One important opportunity for appropriations advocacy is a “Dear Colleague Letter.” “Dear Colleague Letters” are requests from some members of Congress to other members of Congress, asking them to show support for certain federal programs. The number of Members who sign the letter indicates how much support the programs have, and can persuade leaders of the Appropriations Committees to increase funding. 

Currently, U.S. Representatives John Yarmuth (D-KY), Danny Davis (D-IL), and Don Bacon (R-NE), are circulating a bipartisan “Dear Colleague letter” in support of FY2022 funding increases for the McKinney-Vento Act’s Education for Homeless Children and Youth (EHCY) program and the Runaway and Homeless Youth Act (RHYA program). 


Please contact your U.S. Representative now and urge them to sign on to this letter. The deadline for sign-ons is April 26, 2021. *For more information, or for assistance contacting your U.S. Representative, please contact Alleanne Anderson.*

Step #1: Locate the email address of your U.S. Representative’s education staff through this directory.

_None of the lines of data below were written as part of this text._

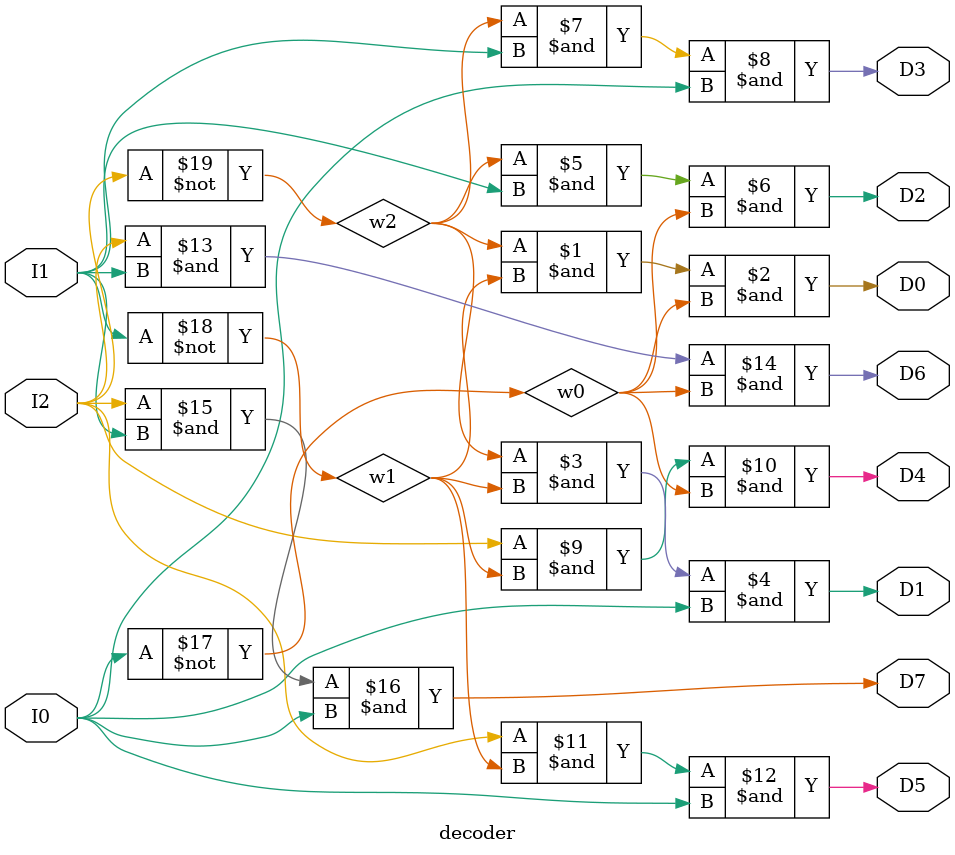
<source format=v>
module decoder(input I2, I1, I0, output D7, D6, D5, D4, D3, D2, D1, D0);
    wire w0, w1, w2;
    
    not(w0, I0);
    not(w1, I1);
    not(w2, I2);
    
    and(D0, w2, w1, w0);
    and(D1, w2, w1, I0);
    and(D2, w2, I1, w0);
    and(D3, w2, I1, I0);
    and(D4, I2, w1, w0);
    and(D5, I2, w1, I0);
    and(D6, I2, I1, w0);
    and(D7, I2, I1, I0);
    
endmodule
</source>
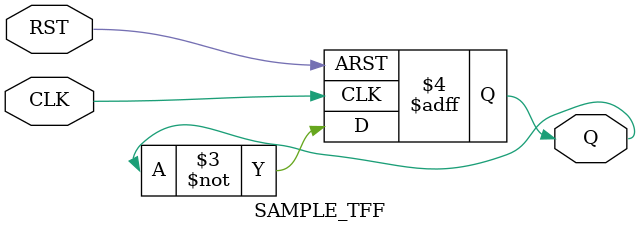
<source format=v>
/*****************************************************
**  Verilog-HDL Training  Lab                       **
******************************************************
**  tff. 							                **
**                                                  **
*****************************************************/
module SAMPLE_TFF( CLK, RST, Q ) ;
input    CLK;
input	RST;
output   Q;
reg      Q;

always @(posedge CLK or negedge RST ) begin
    if( RST == 1'b0 ) begin
        Q <= 1'b0;
    end
    else begin
        Q <= ~Q ;
    end
end
endmodule


</source>
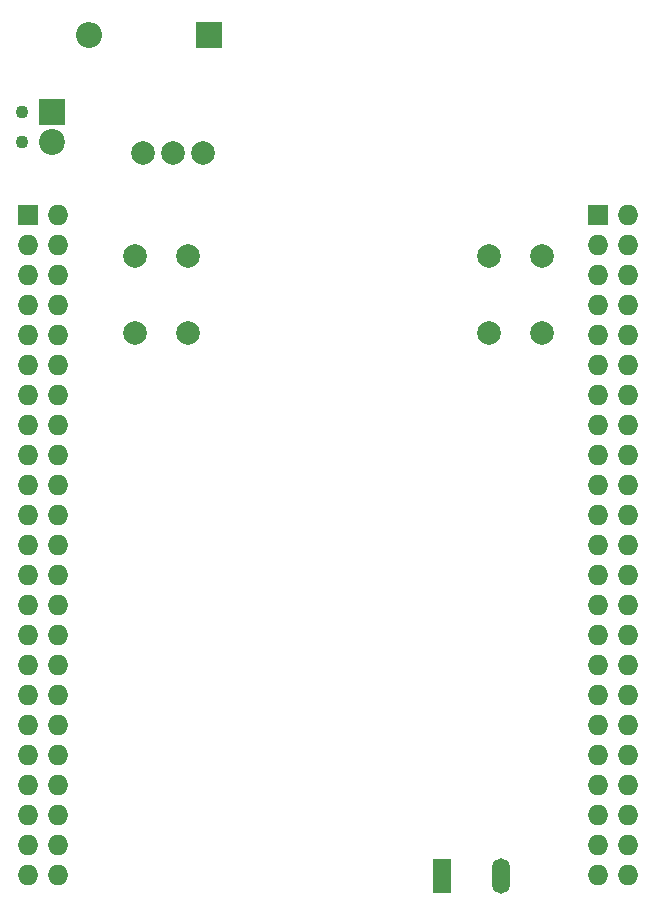
<source format=gbs>
G04 #@! TF.GenerationSoftware,KiCad,Pcbnew,(5.1.9)-1*
G04 #@! TF.CreationDate,2021-06-13T14:24:16+02:00*
G04 #@! TF.ProjectId,com4bbb,636f6d34-6262-4622-9e6b-696361645f70,rev?*
G04 #@! TF.SameCoordinates,Original*
G04 #@! TF.FileFunction,Soldermask,Bot*
G04 #@! TF.FilePolarity,Negative*
%FSLAX46Y46*%
G04 Gerber Fmt 4.6, Leading zero omitted, Abs format (unit mm)*
G04 Created by KiCad (PCBNEW (5.1.9)-1) date 2021-06-13 14:24:16*
%MOMM*%
%LPD*%
G01*
G04 APERTURE LIST*
%ADD10R,1.727200X1.727200*%
%ADD11O,1.727200X1.727200*%
%ADD12R,1.500000X3.000000*%
%ADD13O,1.500000X3.000000*%
%ADD14C,2.000000*%
%ADD15R,2.200000X2.200000*%
%ADD16O,2.200000X2.200000*%
%ADD17C,1.100000*%
%ADD18C,2.200000*%
G04 APERTURE END LIST*
D10*
X164630100Y-62382400D03*
D11*
X167170100Y-62382400D03*
X164630100Y-64922400D03*
X167170100Y-64922400D03*
X164630100Y-67462400D03*
X167170100Y-67462400D03*
X164630100Y-70002400D03*
X167170100Y-70002400D03*
X164630100Y-72542400D03*
X167170100Y-72542400D03*
X164630100Y-75082400D03*
X167170100Y-75082400D03*
X164630100Y-77622400D03*
X167170100Y-77622400D03*
X164630100Y-80162400D03*
X167170100Y-80162400D03*
X164630100Y-82702400D03*
X167170100Y-82702400D03*
X164630100Y-85242400D03*
X167170100Y-85242400D03*
X164630100Y-87782400D03*
X167170100Y-87782400D03*
X164630100Y-90322400D03*
X167170100Y-90322400D03*
X164630100Y-92862400D03*
X167170100Y-92862400D03*
X164630100Y-95402400D03*
X167170100Y-95402400D03*
X164630100Y-97942400D03*
X167170100Y-97942400D03*
X164630100Y-100482400D03*
X167170100Y-100482400D03*
X164630100Y-103022400D03*
X167170100Y-103022400D03*
X164630100Y-105562400D03*
X167170100Y-105562400D03*
X164630100Y-108102400D03*
X167170100Y-108102400D03*
X164630100Y-110642400D03*
X167170100Y-110642400D03*
X164630100Y-113182400D03*
X167170100Y-113182400D03*
X164630100Y-115722400D03*
X167170100Y-115722400D03*
X164630100Y-118262400D03*
X167170100Y-118262400D03*
D10*
X116370100Y-62382400D03*
D11*
X118910100Y-62382400D03*
X116370100Y-64922400D03*
X118910100Y-64922400D03*
X116370100Y-67462400D03*
X118910100Y-67462400D03*
X116370100Y-70002400D03*
X118910100Y-70002400D03*
X116370100Y-72542400D03*
X118910100Y-72542400D03*
X116370100Y-75082400D03*
X118910100Y-75082400D03*
X116370100Y-77622400D03*
X118910100Y-77622400D03*
X116370100Y-80162400D03*
X118910100Y-80162400D03*
X116370100Y-82702400D03*
X118910100Y-82702400D03*
X116370100Y-85242400D03*
X118910100Y-85242400D03*
X116370100Y-87782400D03*
X118910100Y-87782400D03*
X116370100Y-90322400D03*
X118910100Y-90322400D03*
X116370100Y-92862400D03*
X118910100Y-92862400D03*
X116370100Y-95402400D03*
X118910100Y-95402400D03*
X116370100Y-97942400D03*
X118910100Y-97942400D03*
X116370100Y-100482400D03*
X118910100Y-100482400D03*
X116370100Y-103022400D03*
X118910100Y-103022400D03*
X116370100Y-105562400D03*
X118910100Y-105562400D03*
X116370100Y-108102400D03*
X118910100Y-108102400D03*
X116370100Y-110642400D03*
X118910100Y-110642400D03*
X116370100Y-113182400D03*
X118910100Y-113182400D03*
X116370100Y-115722400D03*
X118910100Y-115722400D03*
X116370100Y-118262400D03*
X118910100Y-118262400D03*
D12*
X151370100Y-118382400D03*
D13*
X156370100Y-118382400D03*
D14*
X159870100Y-72382400D03*
X155370100Y-72382400D03*
X159870100Y-65882400D03*
X155370100Y-65882400D03*
X125370100Y-65882400D03*
X129870100Y-65882400D03*
X125370100Y-72382400D03*
X129870100Y-72382400D03*
D15*
X131620100Y-47132400D03*
D16*
X121460100Y-47132400D03*
D15*
X118370100Y-53632400D03*
D17*
X115830100Y-53632400D03*
D18*
X118370100Y-56172400D03*
D17*
X115830100Y-56172400D03*
D14*
X126080100Y-57132400D03*
X128620100Y-57132400D03*
X131160100Y-57132400D03*
M02*

</source>
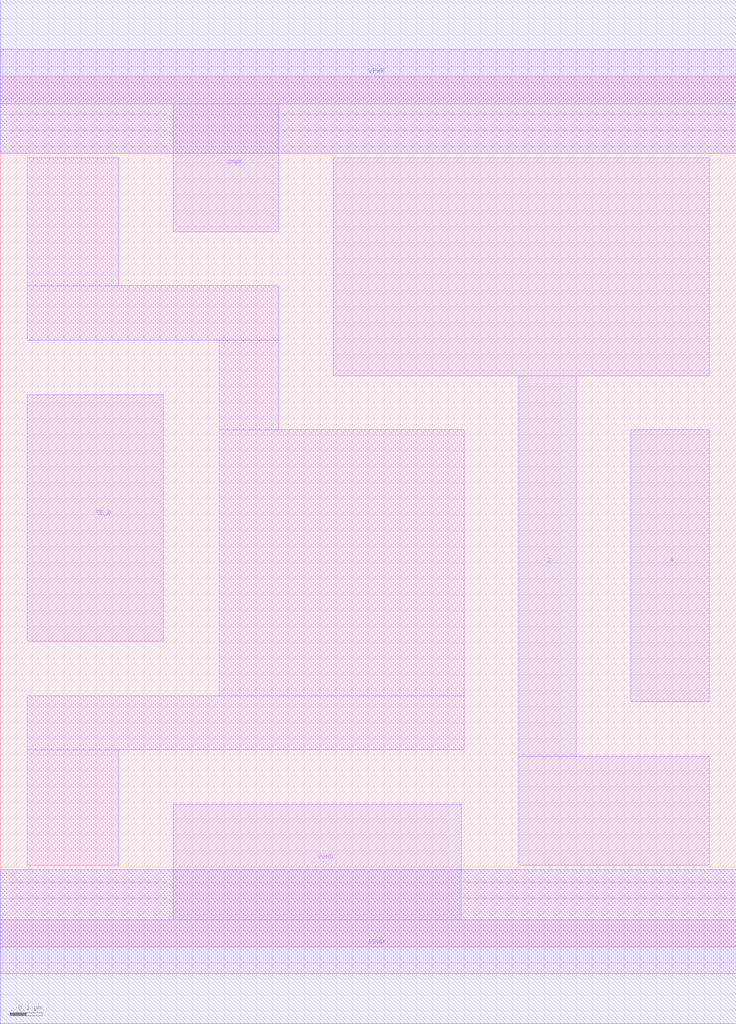
<source format=lef>
# Copyright 2020 The SkyWater PDK Authors
#
# Licensed under the Apache License, Version 2.0 (the "License");
# you may not use this file except in compliance with the License.
# You may obtain a copy of the License at
#
#     https://www.apache.org/licenses/LICENSE-2.0
#
# Unless required by applicable law or agreed to in writing, software
# distributed under the License is distributed on an "AS IS" BASIS,
# WITHOUT WARRANTIES OR CONDITIONS OF ANY KIND, either express or implied.
# See the License for the specific language governing permissions and
# limitations under the License.
#
# SPDX-License-Identifier: Apache-2.0

VERSION 5.5 ;
NAMESCASESENSITIVE ON ;
BUSBITCHARS "[]" ;
DIVIDERCHAR "/" ;
MACRO sky130_fd_sc_hd__einvn_1
  CLASS CORE ;
  SOURCE USER ;
  ORIGIN  0.000000  0.000000 ;
  SIZE  2.300000 BY  2.720000 ;
  SYMMETRY X Y R90 ;
  SITE unithd ;
  PIN A
    ANTENNAGATEAREA  0.247500 ;
    DIRECTION INPUT ;
    USE SIGNAL ;
    PORT
      LAYER li1 ;
        RECT 1.970000 0.765000 2.215000 1.615000 ;
    END
  END A
  PIN TE_B
    ANTENNAGATEAREA  0.309000 ;
    DIRECTION INPUT ;
    USE SIGNAL ;
    PORT
      LAYER li1 ;
        RECT 0.085000 0.955000 0.510000 1.725000 ;
    END
  END TE_B
  PIN Z
    ANTENNADIFFAREA  0.429000 ;
    DIRECTION OUTPUT ;
    USE SIGNAL ;
    PORT
      LAYER li1 ;
        RECT 1.040000 1.785000 2.215000 2.465000 ;
        RECT 1.620000 0.255000 2.215000 0.595000 ;
        RECT 1.620000 0.595000 1.800000 1.785000 ;
    END
  END Z
  PIN VGND
    DIRECTION INOUT ;
    SHAPE ABUTMENT ;
    USE GROUND ;
    PORT
      LAYER li1 ;
        RECT 0.000000 -0.085000 2.300000 0.085000 ;
        RECT 0.540000  0.085000 1.440000 0.445000 ;
    END
    PORT
      LAYER met1 ;
        RECT 0.000000 -0.240000 2.300000 0.240000 ;
    END
  END VGND
  PIN VNB
    DIRECTION INOUT ;
    USE GROUND ;
    PORT
    END
  END VNB
  PIN VPB
    DIRECTION INOUT ;
    USE POWER ;
    PORT
    END
  END VPB
  PIN VPWR
    DIRECTION INOUT ;
    SHAPE ABUTMENT ;
    USE POWER ;
    PORT
      LAYER li1 ;
        RECT 0.000000 2.635000 2.300000 2.805000 ;
        RECT 0.540000 2.235000 0.870000 2.635000 ;
    END
    PORT
      LAYER met1 ;
        RECT 0.000000 2.480000 2.300000 2.960000 ;
    END
  END VPWR
  OBS
    LAYER li1 ;
      RECT 0.085000 0.255000 0.370000 0.615000 ;
      RECT 0.085000 0.615000 1.450000 0.785000 ;
      RECT 0.085000 1.895000 0.870000 2.065000 ;
      RECT 0.085000 2.065000 0.370000 2.465000 ;
      RECT 0.685000 0.785000 1.450000 1.615000 ;
      RECT 0.685000 1.615000 0.870000 1.895000 ;
  END
END sky130_fd_sc_hd__einvn_1
END LIBRARY

</source>
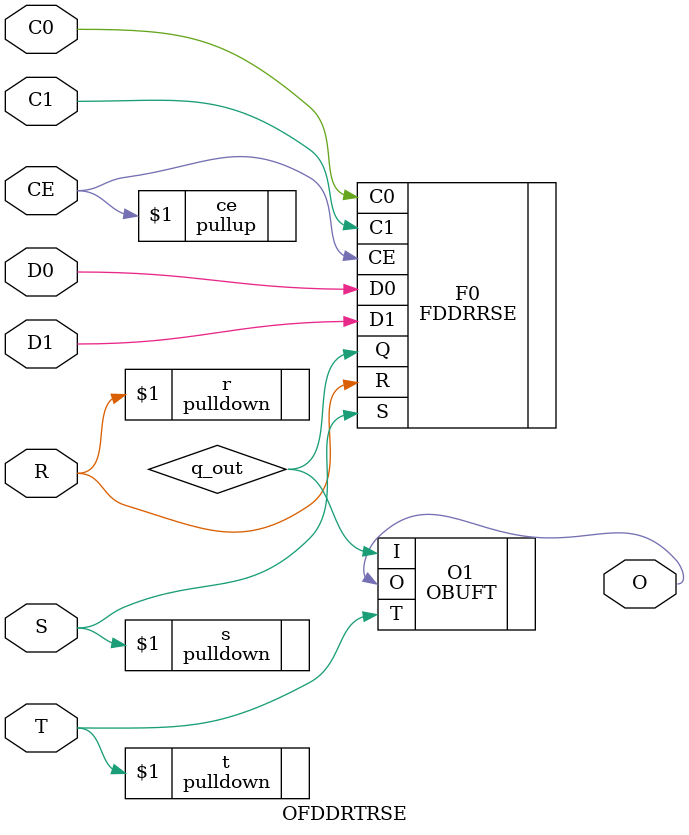
<source format=v>

/*

FUNCTION	: Dual Data Rate output D-FLIP-FLOP with sync reset, sync set and clock enable

*/

`celldefine
`timescale  100 ps / 10 ps

module OFDDRTRSE (O, C0, C1, CE, D0, D1, R, S, T);

    output O;

    input  C0, C1, CE, D0, D1, R, S, T;

    wire   q_out;

    pulldown r (R);
    pulldown s (S);
    pulldown t (T);
    pullup ce (CE);
    
    FDDRRSE F0 (.C0(C0),
	.C1(C1),
	.CE(CE),
	.R(R),
	.D0(D0),
	.D1(D1),
	.S(S),
	.Q(q_out));
//    defparam F0.INIT = 1'b0;

    OBUFT O1 (.I(q_out),
	.T(T),
	.O(O));

endmodule

</source>
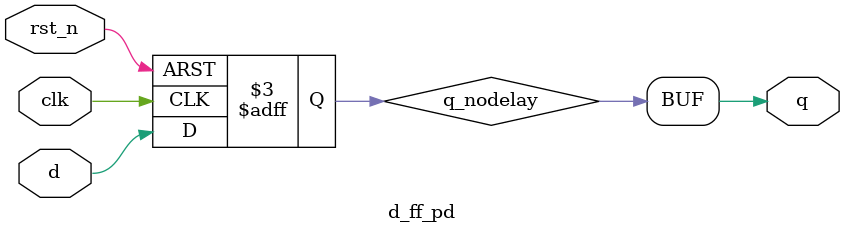
<source format=v>
module d_ff_pd(
  q,
  clk, d, rst_n
);

  output q;
  reg    q_nodelay;
  input  clk,
         d,
         rst_n;

  always @ (posedge clk or negedge rst_n)
    begin
      if (!rst_n)
        q_nodelay <= 0;
      else
        q_nodelay <= d;
    end

  assign #2 q = q_nodelay;

endmodule

</source>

Step #2: Personalize and localize this email, including your city/state. Please also download a copy of the Dear Colleague Letter, and attach it to your email.

I urge Congressperson [INSERT LAST NAME] to sign on to the Yarmuth/Davis/Bacon Dear Colleague letter for FY22 funding for homeless children and youth programs: The McKinney Vento Education for Homeless Children and Youth (EHCY) program is the only federal education program that removes barriers to school enrollment, attendance, and success caused by homelessness, however, only 24% of local educational agencies receive an EHCY subgrant at its current funding level. Similarly, Runaway and Homeless Youth Act (RHYA) programs prevent trafficking, identify survivors, and provide services to runaway, homeless, and disconnected youth, yet only 25% of applicants currently receive funding. [ADD STATISTICS OR STORIES DEMONSTRATING LOCAL AND/OR STATE NEEDS.] Investing in a young person’s life will enable them to avoid chronic homelessness, intergenerational cycles of poverty, and pervasive instances of trauma. I, therefore, urge you to sign on to the attached Dear Colleague letter, and support increases for EHCY and RHYA programs in the FY22 Labor, Health and Human Services, and Related Agencies Appropriations bill.